Divers, historians, archaeologist present findings from Mars Bluff site
Dianne P. Owens/STAR & ENTERPRISE
Chris Amer, the state’s underwater archaeologist, speaks about the CSS Pee Dee and the Mars Bluff Navy site during a presentation in Marion.
Archaeologist Chris Amer, diver Bob Butler and historian Ted Gragg fielded questions from the audience about the history associated with the Mars Bluff Naval Yard on the Marion County side of the Great Pee Dee River.
A group of a few more than 50 area residents gathered in Marion’s Opera House on June 16 to hear from the state’s underwater archeologist and the divers. Archaeologists and divers from the University of South Carolina and Eastern Carolina University (Greenville, N.C.) concluded their research at the site on June 18. Butler and Gragg were instrumental in locating two of three cannons from the gunboat C.S.S. Pee Dee and other artifacts from the Civil War era.
Amer and Jonathan Leader, the state archaeologist, will return in October to locate the final Brooke rifled cannon, a USC press release said and to continue the land search for evidence of the navy yard. Raising of the cannons has been pushed back to early spring 2010.

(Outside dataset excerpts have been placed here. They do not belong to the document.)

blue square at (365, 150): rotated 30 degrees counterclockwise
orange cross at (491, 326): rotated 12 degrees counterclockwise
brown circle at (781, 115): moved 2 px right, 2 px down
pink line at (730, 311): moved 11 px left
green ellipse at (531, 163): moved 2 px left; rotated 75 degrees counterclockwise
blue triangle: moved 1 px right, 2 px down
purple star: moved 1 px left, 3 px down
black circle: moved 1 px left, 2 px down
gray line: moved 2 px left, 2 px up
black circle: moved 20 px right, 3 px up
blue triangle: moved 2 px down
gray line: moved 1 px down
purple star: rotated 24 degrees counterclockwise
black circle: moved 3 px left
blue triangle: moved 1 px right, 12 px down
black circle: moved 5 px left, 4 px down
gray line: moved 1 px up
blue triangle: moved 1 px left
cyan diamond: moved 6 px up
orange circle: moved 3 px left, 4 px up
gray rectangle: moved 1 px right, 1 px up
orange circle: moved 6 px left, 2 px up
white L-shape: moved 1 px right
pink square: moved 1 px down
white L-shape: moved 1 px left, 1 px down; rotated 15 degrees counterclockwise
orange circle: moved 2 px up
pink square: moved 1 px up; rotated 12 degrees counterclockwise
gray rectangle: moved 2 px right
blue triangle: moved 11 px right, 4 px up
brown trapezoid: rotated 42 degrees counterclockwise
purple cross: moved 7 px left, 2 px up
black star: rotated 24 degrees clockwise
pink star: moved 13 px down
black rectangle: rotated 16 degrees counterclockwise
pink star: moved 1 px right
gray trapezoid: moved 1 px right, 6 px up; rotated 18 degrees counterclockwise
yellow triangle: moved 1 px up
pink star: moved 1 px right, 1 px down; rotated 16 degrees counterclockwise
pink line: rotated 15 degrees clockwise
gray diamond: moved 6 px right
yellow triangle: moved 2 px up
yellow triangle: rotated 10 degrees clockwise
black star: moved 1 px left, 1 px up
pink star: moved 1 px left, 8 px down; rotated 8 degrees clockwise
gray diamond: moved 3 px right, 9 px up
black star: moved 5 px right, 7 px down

The project of the S.C. Institute for Archaeology and Anthropology (SCIAA) at the University of South Carolina is funded in part by a $200,000 grant from the Drs. Bruce and Lee Foundation in Florence.

Chris Amer is joined by Bob Butler, center, and Ted Graff, right, as they field questions about the collection of memorabilia from the dives made on the Great Pee Dee River near the site of the Confederate era Mars Bluff Navy Yard.
Below, in this photo of a slide in Chris Amer’s presentation, is the design of a flat bottom vessel similar to the CSS Pee Dee gun boat built in 1864-85 at the Marion County site and Rear Admiral John A. Dahlgren standing by a Dahlgren gun on deck of U.S.S. Pawnee in Charleston, between 1860 and 1865. Dahlgren designed the smooth bore gun.